**Items:**
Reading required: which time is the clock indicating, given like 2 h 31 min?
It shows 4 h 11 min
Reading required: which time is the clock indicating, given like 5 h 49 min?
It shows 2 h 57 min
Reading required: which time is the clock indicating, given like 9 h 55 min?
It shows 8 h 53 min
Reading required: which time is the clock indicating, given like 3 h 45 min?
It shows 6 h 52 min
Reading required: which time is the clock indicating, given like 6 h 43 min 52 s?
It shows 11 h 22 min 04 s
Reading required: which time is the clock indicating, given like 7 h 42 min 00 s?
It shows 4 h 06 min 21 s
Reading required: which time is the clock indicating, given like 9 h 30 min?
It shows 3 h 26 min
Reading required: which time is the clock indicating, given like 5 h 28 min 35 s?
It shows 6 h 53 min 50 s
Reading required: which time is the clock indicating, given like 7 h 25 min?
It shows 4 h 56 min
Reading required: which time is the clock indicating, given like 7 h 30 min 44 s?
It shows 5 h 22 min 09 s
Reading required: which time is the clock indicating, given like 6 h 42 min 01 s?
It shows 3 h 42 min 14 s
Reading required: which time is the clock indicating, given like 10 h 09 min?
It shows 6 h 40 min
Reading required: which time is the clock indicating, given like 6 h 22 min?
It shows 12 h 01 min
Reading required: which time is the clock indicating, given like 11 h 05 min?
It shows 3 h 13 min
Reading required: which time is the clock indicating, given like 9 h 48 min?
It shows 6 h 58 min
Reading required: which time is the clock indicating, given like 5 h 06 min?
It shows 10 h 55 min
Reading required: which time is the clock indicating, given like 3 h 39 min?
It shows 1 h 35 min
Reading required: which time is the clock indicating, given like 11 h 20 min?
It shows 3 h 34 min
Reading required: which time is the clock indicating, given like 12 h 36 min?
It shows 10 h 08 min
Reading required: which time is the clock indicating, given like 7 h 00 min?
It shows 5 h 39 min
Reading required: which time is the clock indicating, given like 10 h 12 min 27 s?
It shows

**Goal:**
Swap "clock" for "watch" throughout the rows above, and reproduce them otherwise unchanged.

**Exercise answer:**
Reading required: which time is the watch indicating, given like 2 h 31 min?
It shows 4 h 11 min
Reading required: which time is the watch indicating, given like 5 h 49 min?
It shows 2 h 57 min
Reading required: which time is the watch indicating, given like 9 h 55 min?
It shows 8 h 53 min
Reading required: which time is the watch indicating, given like 3 h 45 min?
It shows 6 h 52 min
Reading required: which time is the watch indicating, given like 6 h 43 min 52 s?
It shows 11 h 22 min 04 s
Reading required: which time is the watch indicating, given like 7 h 42 min 00 s?
It shows 4 h 06 min 21 s
Reading required: which time is the watch indicating, given like 9 h 30 min?
It shows 3 h 26 min
Reading required: which time is the watch indicating, given like 5 h 28 min 35 s?
It shows 6 h 53 min 50 s
Reading required: which time is the watch indicating, given like 7 h 25 min?
It shows 4 h 56 min
Reading required: which time is the watch indicating, given like 7 h 30 min 44 s?
It shows 5 h 22 min 09 s
Reading required: which time is the watch indicating, given like 6 h 42 min 01 s?
It shows 3 h 42 min 14 s
Reading required: which time is the watch indicating, given like 10 h 09 min?
It shows 6 h 40 min
Reading required: which time is the watch indicating, given like 6 h 22 min?
It shows 12 h 01 min
Reading required: which time is the watch indicating, given like 11 h 05 min?
It shows 3 h 13 min
Reading required: which time is the watch indicating, given like 9 h 48 min?
It shows 6 h 58 min
Reading required: which time is the watch indicating, given like 5 h 06 min?
It shows 10 h 55 min
Reading required: which time is the watch indicating, given like 3 h 39 min?
It shows 1 h 35 min
Reading required: which time is the watch indicating, given like 11 h 20 min?
It shows 3 h 34 min
Reading required: which time is the watch indicating, given like 12 h 36 min?
It shows 10 h 08 min
Reading required: which time is the watch indicating, given like 7 h 00 min?
It shows 5 h 39 min
Reading required: which time is the watch indicating, given like 10 h 12 min 27 s?
It shows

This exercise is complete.